Reading passage =>
-- start --

Steinhaus described this algorithm in a short paper published in 1948 in *Econometrica*. It represented one of the first rigorous investigations in the field of cake cutting. “The rule for the first partner,” Steinhaus wrote, “allows him to cut the object — it may be a cake — as he pleases.”

Steinhaus’ method worked for only three eaters, but in the same paper, he reported that two colleagues had developed an algorithm that could achieve proportionality for any number of cake eaters. The method is known as the last-diminisher method, and it goes like this: One person cuts off a piece of cake they deem to represent a fair share and passes that piece along to the next person. Each remaining player has a chance to either trim the cake (if they think it represents more than a proportional share) or pass (if they think it’s proportionally fair or less than fair). Once everyone has had a chance to trim, or “diminish” the slice, the last person who trimmed gets the piece and exits the game.

The trim is then recombined with the remaining cake, and the process begins again with the remaining players. When only two players are left, they use I-cut-you-choose.

Brams has called the last-diminisher method an elegant solution, and it guarantees that everyone judges their own piece to be at least as valuable as a fair share. But it’s not perfect because it doesn’t take envy into account. In both the lone-divider and last-diminisher approaches, a person who exits the game early may end up coveting a piece that is cut later in the game — even though they thought their piece was proportional. These algorithms are not what mathematicians call “envy-free,” which is another way to think about fairness.

There is another practical limitation to the last-diminisher method: With enough players, the cake that remains in later rounds might end up broken apart by a lot of slicing — or even reduced to crumbs. It’s easy to see how a partygoer might not value that as highly as a whole piece.

#### Can cake cutting be free of envy?

Since the debut of the last-diminisher method, cake cutting has fueled a small but mighty body of serious mathematics.

The 1960s brought a major step forward when mathematicians John Conway and John Selfridge, independently of each other, came up with a new cutting algorithm for three people. Unlike the work by Steinhaus and colleagues, the new recipe achieved both perceived proportionality and avoided any envy among the recipients.

An envy-free solution, in which no one covets another person’s piece, is easy to achieve, points out computer scientist Haris Aziz of the University of New South Wales in Sydney. Just throw the entire cake away. “If you don’t give anything to anybody, that’s envy-free,” he says.

But if the cake lands in the rubbish bin, no one is happy. In Conway’s and Selfridge’s more pleasing scheme, Alice first divides the cake into three pieces she believes are of equal value. Then, Bob can trim one piece — at most — to create a two-way tie for the most valuable. (The trimmings are set aside.) Carla is left to choose among the three. Then the order reverses, and if Carla didn’t choose the trimmed piece, Bob takes it. Alice gets the one that remains. The eaters then turn to the trimmings, following a similar iterative protocol of cutting, trimming and choosing.

-- end --

Records to use =>
-- start --

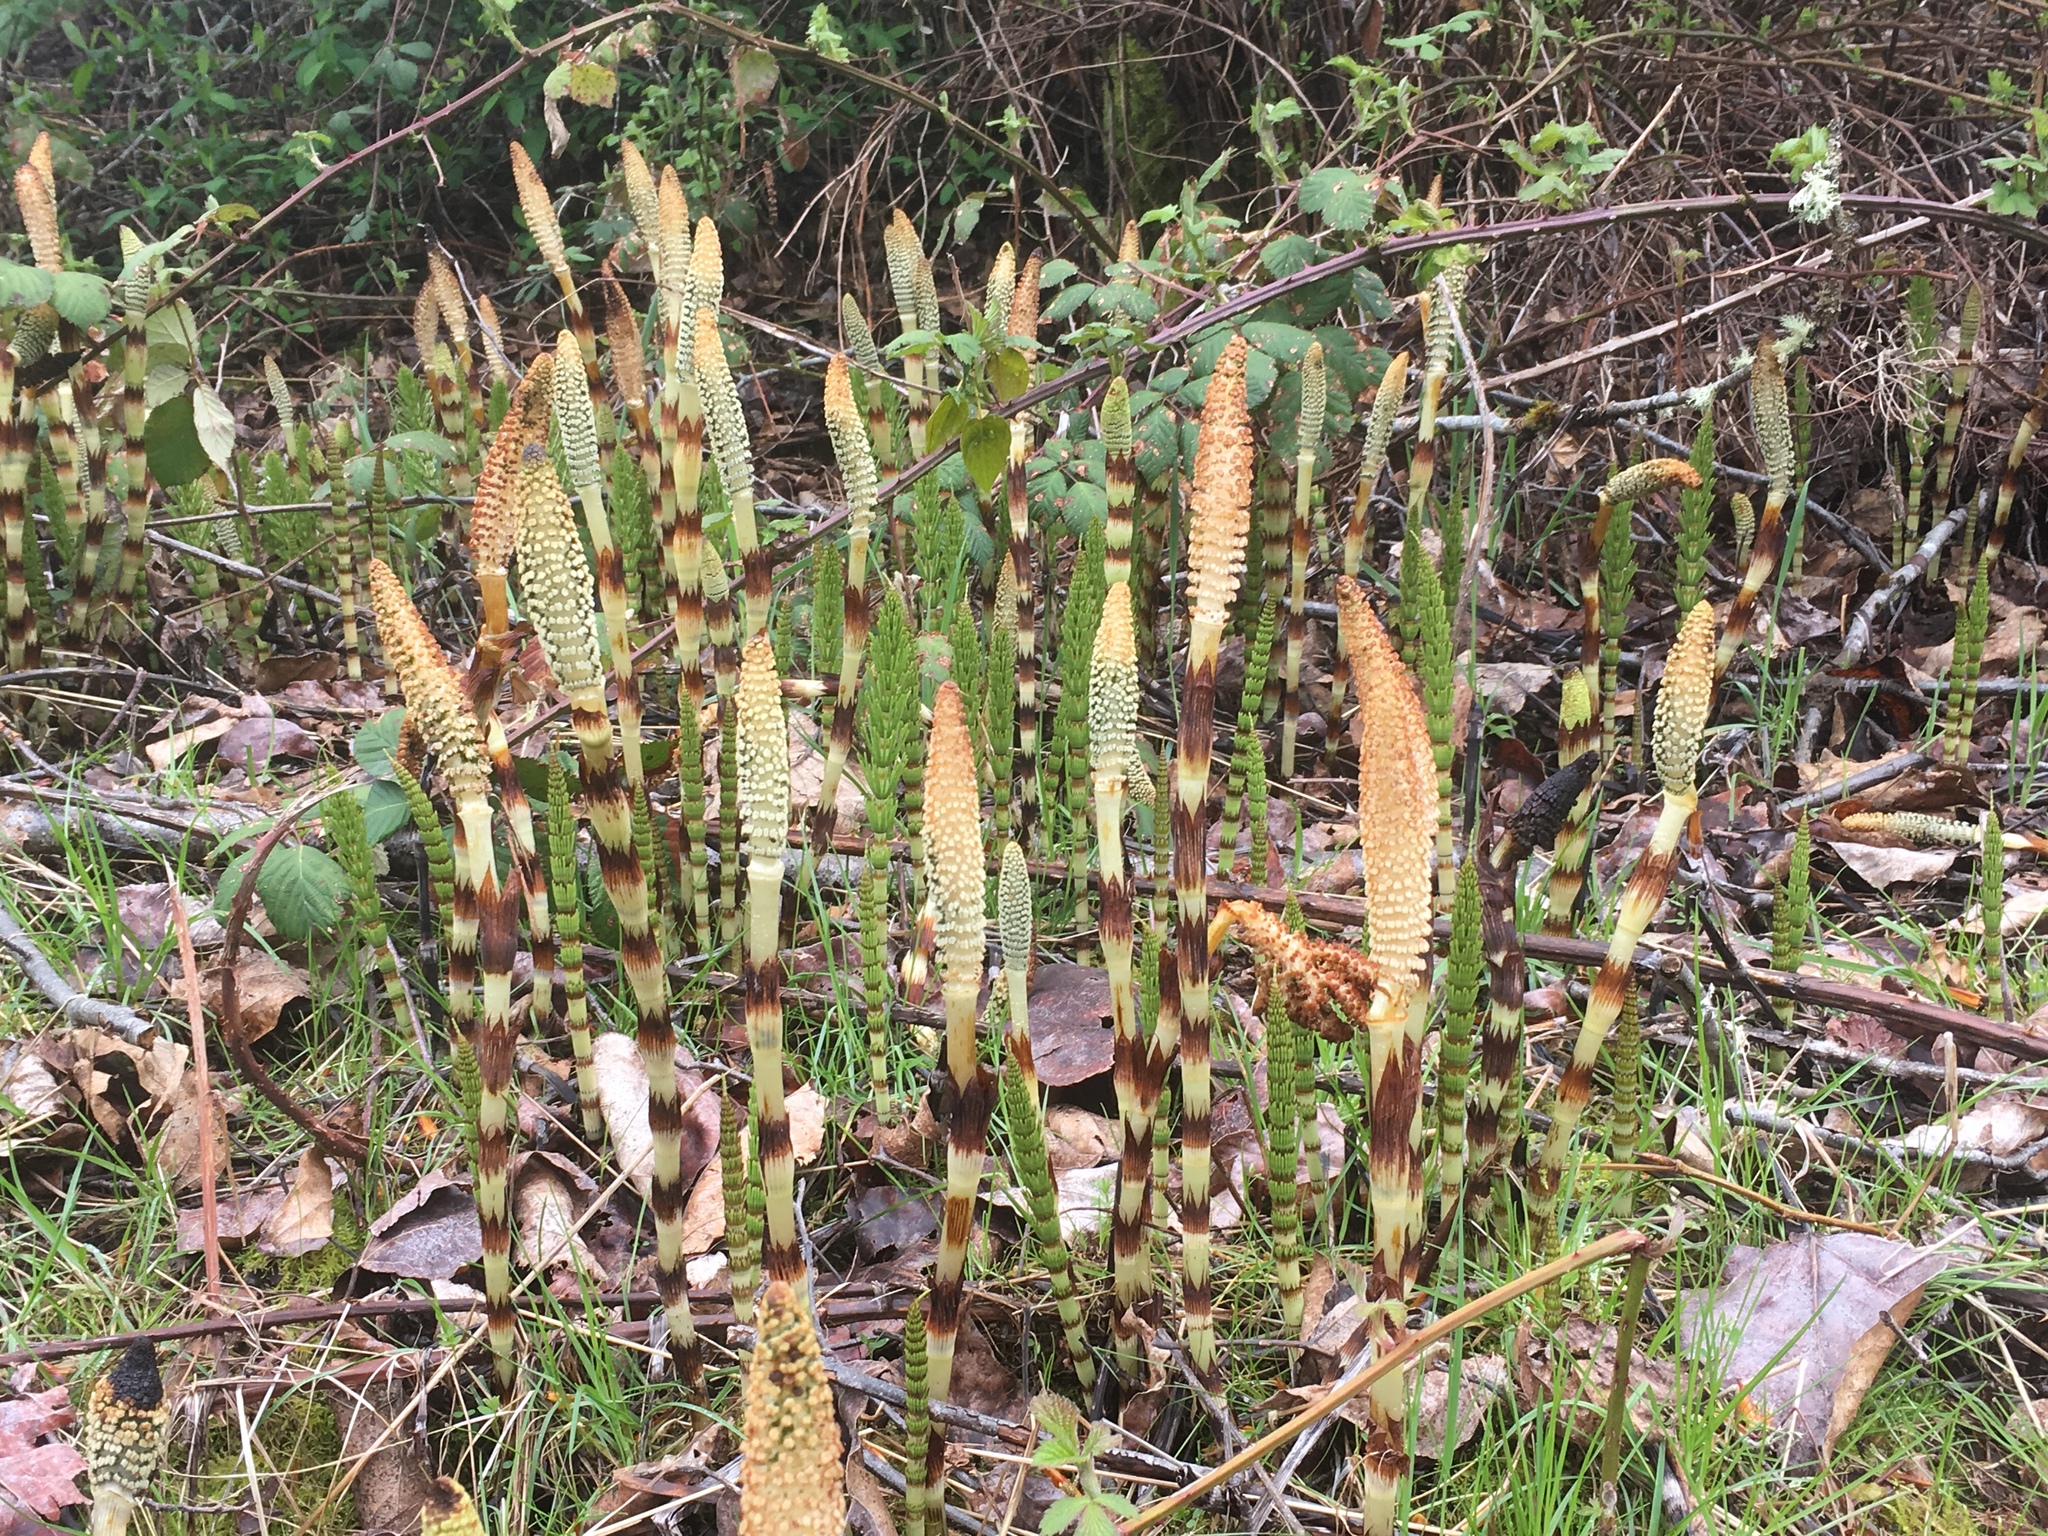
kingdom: Plantae
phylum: Tracheophyta
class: Polypodiopsida
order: Equisetales
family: Equisetaceae
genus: Equisetum
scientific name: Equisetum braunii
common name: Braun's horsetail
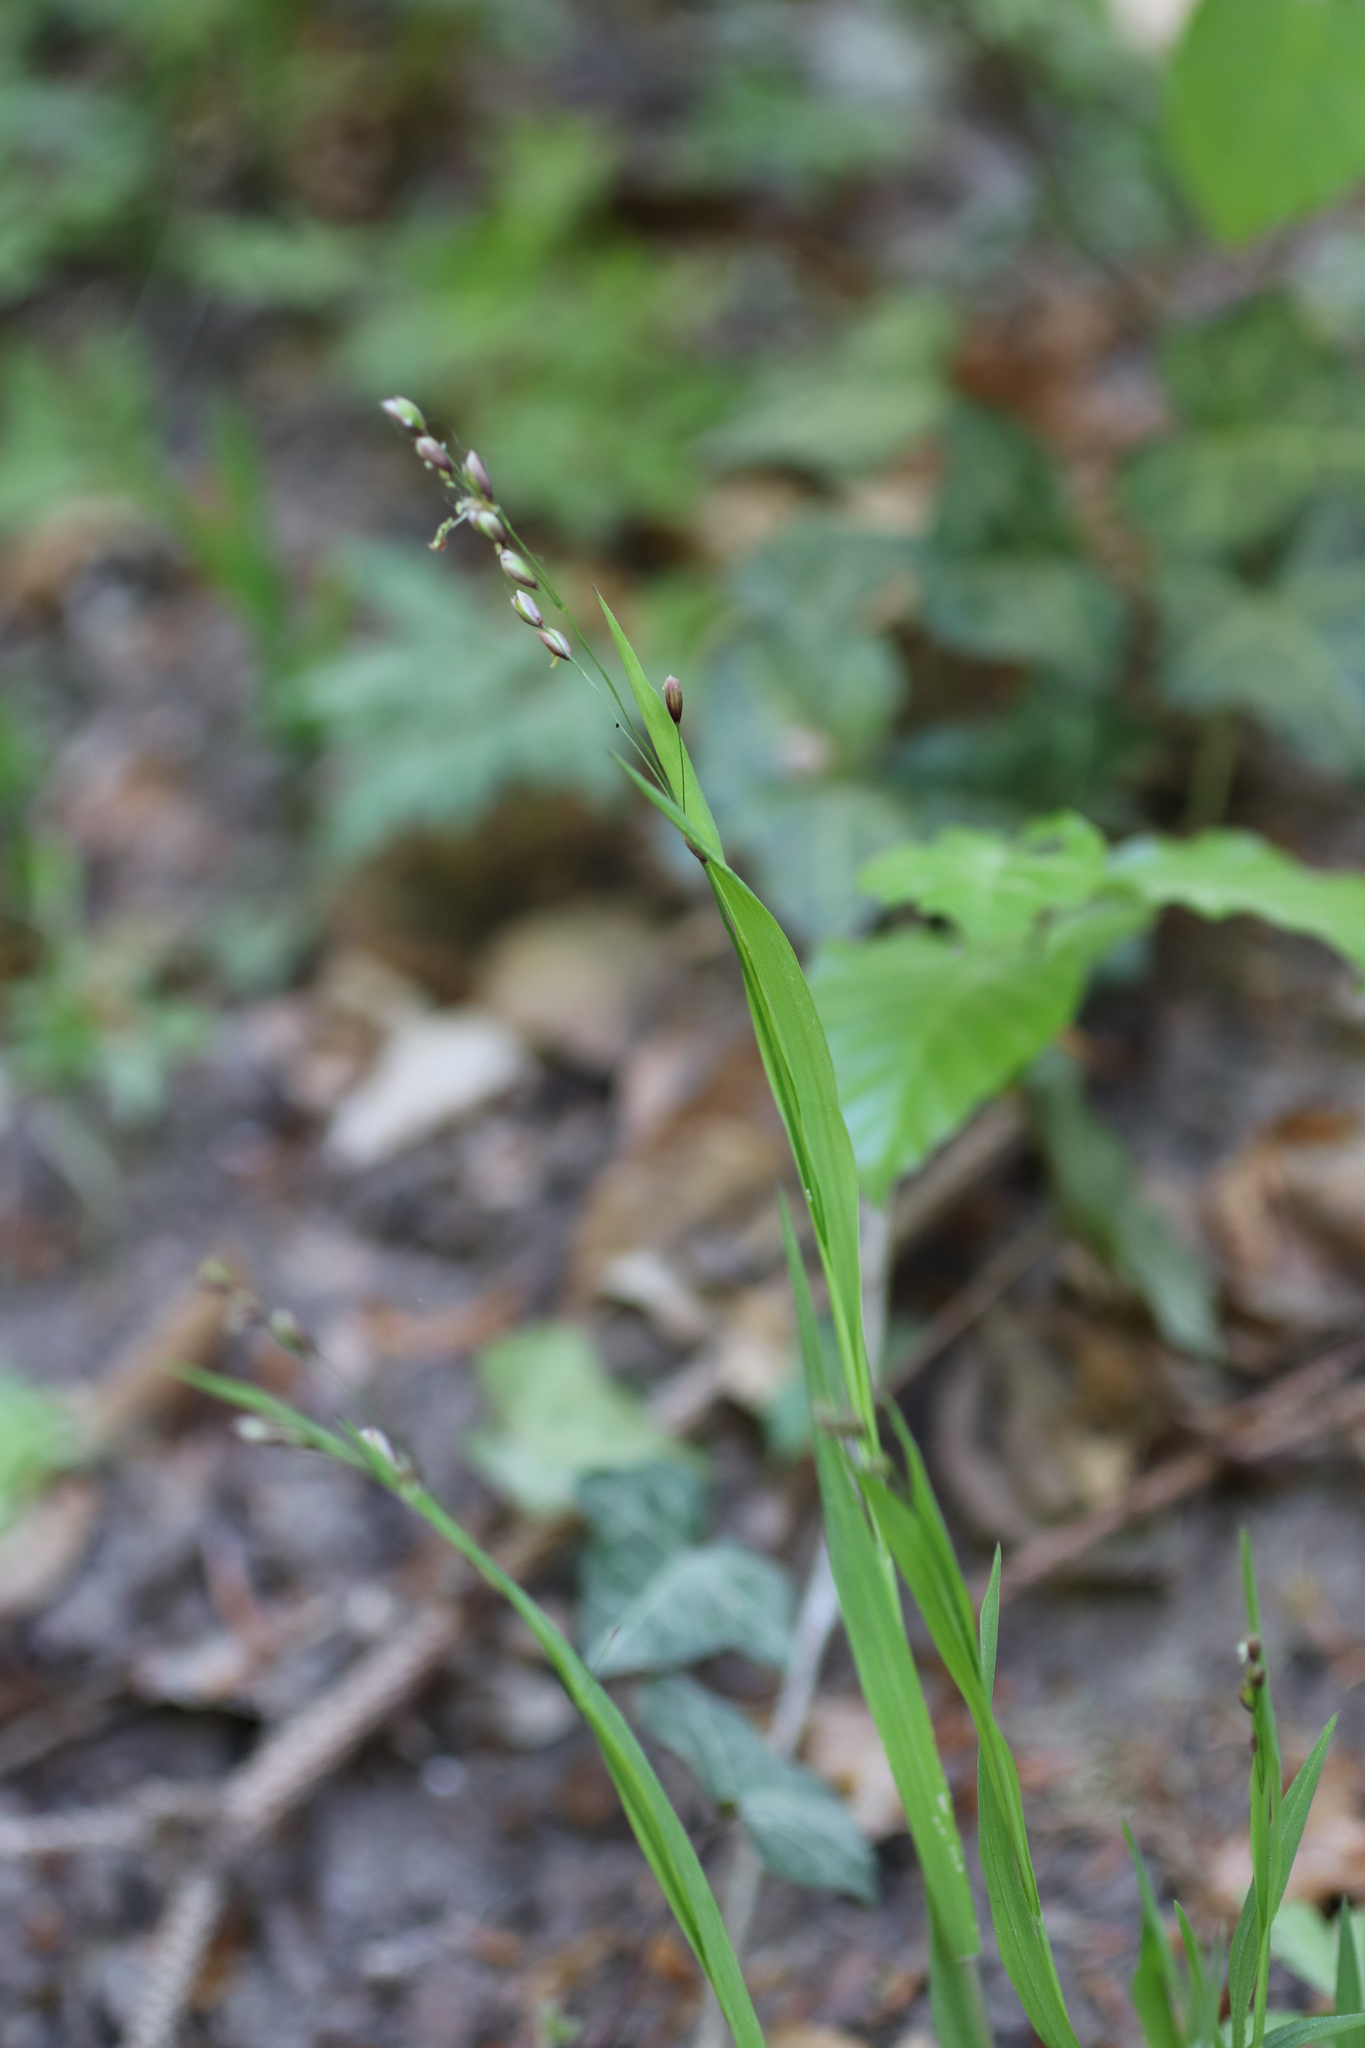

-- end --

Problems =>
**A)** According to the cake-cutting article, in which journal did Steinhaus publish his 1948 paper?
**B)** In the listing, from the line with "order: Equisetales" up to and including the last line, switch "common name" to "vernacular name" and change nothing else. Leave the pictures out.
The cake-cutting article and the plant listing are unrelated material.

Responses in order =>
**A)** Econometrica

**B)**
order: Equisetales
family: Equisetaceae
genus: Equisetum
scientific name: Equisetum braunii
vernacular name: Braun's horsetail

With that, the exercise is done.